From the National Museum of African American Music in Nashville to the Studio Museum in Harlem, New York, Black art is easily accessible to experience up-close and personal throughout the world. However, many institutions that curate African American art in Florida are in dire need of reupholstering and a fair share of TLC.
Thankfully, lawmakers in the Sunshine State have officially secured $30 million in funding for any African American history museum in Florida that could use the financial help.
As reported by Spectrum Bay News 9, the deed was accomplished thanks to work on behalf of Senator Rudolph Bracey and Senator Daryl Rouson, with the latter politician saying in a statement, “They can receive an outright grant up to 500 thousand dollars or up to one million dollars by showing a 50 percent match. So it’s significant funding. $500 thousand is a great shot in the arm for a lot of institutions that have been struggling to find adequate funding to tell the story of African American history.”

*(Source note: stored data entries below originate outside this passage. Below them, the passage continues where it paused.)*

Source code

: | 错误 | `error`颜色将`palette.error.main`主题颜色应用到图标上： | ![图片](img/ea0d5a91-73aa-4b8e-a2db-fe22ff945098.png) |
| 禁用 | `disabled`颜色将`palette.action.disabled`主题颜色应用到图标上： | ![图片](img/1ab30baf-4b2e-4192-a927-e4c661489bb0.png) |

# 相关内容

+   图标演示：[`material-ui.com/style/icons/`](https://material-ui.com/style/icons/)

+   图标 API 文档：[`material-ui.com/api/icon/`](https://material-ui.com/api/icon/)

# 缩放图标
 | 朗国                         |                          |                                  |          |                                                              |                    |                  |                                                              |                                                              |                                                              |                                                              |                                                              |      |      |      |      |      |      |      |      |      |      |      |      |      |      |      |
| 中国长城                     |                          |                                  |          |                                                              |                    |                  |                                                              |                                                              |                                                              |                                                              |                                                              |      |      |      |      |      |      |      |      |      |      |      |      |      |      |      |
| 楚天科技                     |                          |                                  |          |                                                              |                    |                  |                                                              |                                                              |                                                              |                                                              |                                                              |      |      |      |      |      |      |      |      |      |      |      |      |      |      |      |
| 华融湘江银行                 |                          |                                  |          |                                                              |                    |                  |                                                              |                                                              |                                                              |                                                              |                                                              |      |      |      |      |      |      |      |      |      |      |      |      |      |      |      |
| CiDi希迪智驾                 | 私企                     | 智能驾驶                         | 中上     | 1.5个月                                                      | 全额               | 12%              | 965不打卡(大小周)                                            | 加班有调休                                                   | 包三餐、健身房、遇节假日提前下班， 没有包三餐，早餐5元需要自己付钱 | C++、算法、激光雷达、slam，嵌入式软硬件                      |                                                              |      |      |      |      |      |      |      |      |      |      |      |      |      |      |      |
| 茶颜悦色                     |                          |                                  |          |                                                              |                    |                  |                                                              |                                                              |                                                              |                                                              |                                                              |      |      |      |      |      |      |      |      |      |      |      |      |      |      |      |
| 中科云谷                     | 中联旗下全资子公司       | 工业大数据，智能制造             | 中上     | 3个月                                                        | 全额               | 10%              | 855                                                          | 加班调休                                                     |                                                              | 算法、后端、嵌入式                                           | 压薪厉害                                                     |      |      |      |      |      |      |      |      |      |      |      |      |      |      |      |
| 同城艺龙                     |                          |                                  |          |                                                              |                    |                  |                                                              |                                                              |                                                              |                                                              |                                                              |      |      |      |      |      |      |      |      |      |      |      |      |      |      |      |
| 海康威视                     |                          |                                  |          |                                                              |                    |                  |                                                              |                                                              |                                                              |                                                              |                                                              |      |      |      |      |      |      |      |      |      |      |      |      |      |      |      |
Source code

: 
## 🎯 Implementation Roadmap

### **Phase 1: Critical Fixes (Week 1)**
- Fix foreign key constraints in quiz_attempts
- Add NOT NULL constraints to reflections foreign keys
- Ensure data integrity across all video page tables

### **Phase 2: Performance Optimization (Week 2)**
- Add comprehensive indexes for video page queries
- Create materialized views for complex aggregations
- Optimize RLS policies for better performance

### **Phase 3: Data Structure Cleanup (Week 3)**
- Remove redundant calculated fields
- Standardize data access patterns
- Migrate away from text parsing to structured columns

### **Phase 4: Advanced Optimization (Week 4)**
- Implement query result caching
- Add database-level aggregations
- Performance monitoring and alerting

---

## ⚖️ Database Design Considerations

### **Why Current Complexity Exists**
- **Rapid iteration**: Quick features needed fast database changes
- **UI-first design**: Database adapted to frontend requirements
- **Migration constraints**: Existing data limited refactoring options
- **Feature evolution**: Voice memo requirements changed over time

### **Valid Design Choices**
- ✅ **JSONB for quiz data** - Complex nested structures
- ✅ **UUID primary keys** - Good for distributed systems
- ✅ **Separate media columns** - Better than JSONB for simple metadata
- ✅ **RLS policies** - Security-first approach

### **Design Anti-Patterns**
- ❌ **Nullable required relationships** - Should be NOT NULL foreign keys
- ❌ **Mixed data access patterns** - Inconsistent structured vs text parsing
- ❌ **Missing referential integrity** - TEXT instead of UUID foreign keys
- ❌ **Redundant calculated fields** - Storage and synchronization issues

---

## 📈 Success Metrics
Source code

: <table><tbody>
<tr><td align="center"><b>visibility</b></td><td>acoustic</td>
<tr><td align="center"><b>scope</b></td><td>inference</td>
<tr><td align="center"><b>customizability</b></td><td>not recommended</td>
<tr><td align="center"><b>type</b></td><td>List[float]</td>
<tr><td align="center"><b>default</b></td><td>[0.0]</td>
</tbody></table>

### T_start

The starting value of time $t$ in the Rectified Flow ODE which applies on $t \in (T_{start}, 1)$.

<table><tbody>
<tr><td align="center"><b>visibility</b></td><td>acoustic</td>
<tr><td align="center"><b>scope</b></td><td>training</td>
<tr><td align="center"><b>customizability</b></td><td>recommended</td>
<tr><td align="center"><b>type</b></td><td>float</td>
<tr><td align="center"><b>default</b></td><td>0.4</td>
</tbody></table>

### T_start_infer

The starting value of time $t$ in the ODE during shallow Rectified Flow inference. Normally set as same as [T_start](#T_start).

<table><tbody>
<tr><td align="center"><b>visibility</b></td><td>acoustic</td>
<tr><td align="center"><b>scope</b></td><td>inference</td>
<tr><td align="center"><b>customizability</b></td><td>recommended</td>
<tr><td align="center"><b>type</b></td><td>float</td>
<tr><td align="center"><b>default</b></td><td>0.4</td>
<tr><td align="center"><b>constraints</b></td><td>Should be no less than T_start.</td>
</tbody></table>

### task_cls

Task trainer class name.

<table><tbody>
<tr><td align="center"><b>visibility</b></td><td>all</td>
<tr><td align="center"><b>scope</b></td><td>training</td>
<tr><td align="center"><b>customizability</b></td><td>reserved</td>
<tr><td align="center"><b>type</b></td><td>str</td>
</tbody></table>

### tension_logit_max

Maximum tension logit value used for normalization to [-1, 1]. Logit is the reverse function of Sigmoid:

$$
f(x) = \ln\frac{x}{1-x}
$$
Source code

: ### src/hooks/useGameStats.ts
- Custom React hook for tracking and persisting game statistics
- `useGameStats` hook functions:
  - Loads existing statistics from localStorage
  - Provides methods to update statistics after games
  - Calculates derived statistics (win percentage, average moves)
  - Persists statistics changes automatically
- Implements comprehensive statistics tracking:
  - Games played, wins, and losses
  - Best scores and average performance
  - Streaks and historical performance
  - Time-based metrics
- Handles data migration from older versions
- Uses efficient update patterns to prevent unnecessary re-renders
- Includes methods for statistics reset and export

The money is part of federal funds sent to the state, which Rouson referred to as “Biden bucks” before further adding, “It was $10 billion extra that we had to spend that created the largest budget in the history of the state of Florida.”
Here’s a breakdown via Bay News 9 of what that type of monetary gain would mean for the Dr. Carter G. Woodson African American Museum in St. Petersburg, Florida, an organization currently aiming to raise $26 million to build a new museum altogether:
“I like to affectionately call this project the Smithsonian of the South,” Woodson Museum Executive Director Terri Lipsy Scott said. “There are countless African American museums here in the state of Florida and sadly enough, not one of them have been constructed for being a proper African American museum. And with that we’re excited here at the Woodson to be at the ground level of constructing Florida’s first African American museum.
And while their location next to Jordan Park is historic, Lipsey Scott said the potential for the museum is not even close to where it could be. That’s why she has been fighting for years for more funding. Now it’s paying off. They just received a land donation from the city of St. Pete along with a million dollars.
“We thought it critically important that we station ourselves. We stake a claim along 22nd Street, which is affectionately known as the deuces, where the heartbeat of the African American history and culture resided,” Lipsey Scott said.
In addition to Woodson Museum, other Black institutions set to benefit from this grant include the Haitian Heritage Museum in Miami, African American Museum of the Arts in DeLand and NRHPs like the Jackson Rooming House in Tampa among others.
Applications for the initiative are being accepted through the state’s official travel website, MyFlorida. Do you know a Black art museum in Florida that could use a piece of this payoff? Sound off and put us all on!